■ **Problem statement**
Every line of the listing should be transcribed exactly, with nothing left out.

■ **Source material**
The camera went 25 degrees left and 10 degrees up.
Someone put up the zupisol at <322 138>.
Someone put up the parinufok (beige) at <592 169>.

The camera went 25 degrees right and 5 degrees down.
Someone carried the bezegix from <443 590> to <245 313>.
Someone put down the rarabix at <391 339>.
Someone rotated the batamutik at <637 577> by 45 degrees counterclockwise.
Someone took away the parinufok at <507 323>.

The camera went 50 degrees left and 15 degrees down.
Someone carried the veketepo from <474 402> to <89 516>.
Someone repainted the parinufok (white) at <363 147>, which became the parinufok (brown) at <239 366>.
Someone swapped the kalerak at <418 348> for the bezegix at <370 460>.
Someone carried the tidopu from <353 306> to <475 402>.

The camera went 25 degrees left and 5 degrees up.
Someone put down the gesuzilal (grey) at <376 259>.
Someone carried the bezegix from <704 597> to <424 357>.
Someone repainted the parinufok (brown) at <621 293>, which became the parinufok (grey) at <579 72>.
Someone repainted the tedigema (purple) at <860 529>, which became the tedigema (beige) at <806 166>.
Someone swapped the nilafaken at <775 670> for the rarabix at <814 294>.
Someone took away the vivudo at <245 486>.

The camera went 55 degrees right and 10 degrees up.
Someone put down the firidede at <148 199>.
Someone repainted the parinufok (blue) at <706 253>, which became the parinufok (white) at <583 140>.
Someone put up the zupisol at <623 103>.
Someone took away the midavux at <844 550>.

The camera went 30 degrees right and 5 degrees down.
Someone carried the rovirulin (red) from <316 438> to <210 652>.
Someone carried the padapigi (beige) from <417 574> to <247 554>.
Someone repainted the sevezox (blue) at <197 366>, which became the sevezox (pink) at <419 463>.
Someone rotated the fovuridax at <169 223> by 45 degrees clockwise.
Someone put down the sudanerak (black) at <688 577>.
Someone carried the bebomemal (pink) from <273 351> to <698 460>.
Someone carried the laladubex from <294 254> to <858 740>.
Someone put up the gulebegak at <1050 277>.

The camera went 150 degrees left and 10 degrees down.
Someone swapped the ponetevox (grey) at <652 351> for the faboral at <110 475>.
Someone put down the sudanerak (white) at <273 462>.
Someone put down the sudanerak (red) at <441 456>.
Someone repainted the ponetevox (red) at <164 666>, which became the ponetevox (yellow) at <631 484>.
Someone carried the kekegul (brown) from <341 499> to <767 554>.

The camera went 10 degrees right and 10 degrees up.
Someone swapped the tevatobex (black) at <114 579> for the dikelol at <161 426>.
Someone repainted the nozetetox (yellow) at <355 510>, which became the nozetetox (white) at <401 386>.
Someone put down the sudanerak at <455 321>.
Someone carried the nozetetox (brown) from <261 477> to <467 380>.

■ **Your solution**
The camera went 25 degrees left and 10 degrees up.
Someone put up the zupisol at <322 138>.
Someone put up the parinufok (beige) at <592 169>.

The camera went 25 degrees right and 5 degrees down.
Someone carried the bezegix from <443 590> to <245 313>.
Someone put down the rarabix at <391 339>.
Someone rotated the batamutik at <637 577> by 45 degrees counterclockwise.
Someone took away the parinufok at <507 323>.

The camera went 50 degrees left and 15 degrees down.
Someone carried the veketepo from <474 402> to <89 516>.
Someone repainted the parinufok (white) at <363 147>, which became the parinufok (brown) at <239 366>.
Someone swapped the kalerak at <418 348> for the bezegix at <370 460>.
Someone carried the tidopu from <353 306> to <475 402>.

The camera went 25 degrees left and 5 degrees up.
Someone put down the gesuzilal (grey) at <376 259>.
Someone carried the bezegix from <704 597> to <424 357>.
Someone repainted the parinufok (brown) at <621 293>, which became the parinufok (grey) at <579 72>.
Someone repainted the tedigema (purple) at <860 529>, which became the tedigema (beige) at <806 166>.
Someone swapped the nilafaken at <775 670> for the rarabix at <814 294>.
Someone took away the vivudo at <245 486>.

The camera went 55 degrees right and 10 degrees up.
Someone put down the firidede at <148 199>.
Someone repainted the parinufok (blue) at <706 253>, which became the parinufok (white) at <583 140>.
Someone put up the zupisol at <623 103>.
Someone took away the midavux at <844 550>.

The camera went 30 degrees right and 5 degrees down.
Someone carried the rovirulin (red) from <316 438> to <210 652>.
Someone carried the padapigi (beige) from <417 574> to <247 554>.
Someone repainted the sevezox (blue) at <197 366>, which became the sevezox (pink) at <419 463>.
Someone rotated the fovuridax at <169 223> by 45 degrees clockwise.
Someone put down the sudanerak (black) at <688 577>.
Someone carried the bebomemal (pink) from <273 351> to <698 460>.
Someone carried the laladubex from <294 254> to <858 740>.
Someone put up the gulebegak at <1050 277>.

The camera went 150 degrees left and 10 degrees down.
Someone swapped the ponetevox (grey) at <652 351> for the faboral at <110 475>.
Someone put down the sudanerak (white) at <273 462>.
Someone put down the sudanerak (red) at <441 456>.
Someone repainted the ponetevox (red) at <164 666>, which became the ponetevox (yellow) at <631 484>.
Someone carried the kekegul (brown) from <341 499> to <767 554>.

The camera went 10 degrees right and 10 degrees up.
Someone swapped the tevatobex (black) at <114 579> for the dikelol at <161 426>.
Someone repainted the nozetetox (yellow) at <355 510>, which became the nozetetox (white) at <401 386>.
Someone put down the sudanerak at <455 321>.
Someone carried the nozetetox (brown) from <261 477> to <467 380>.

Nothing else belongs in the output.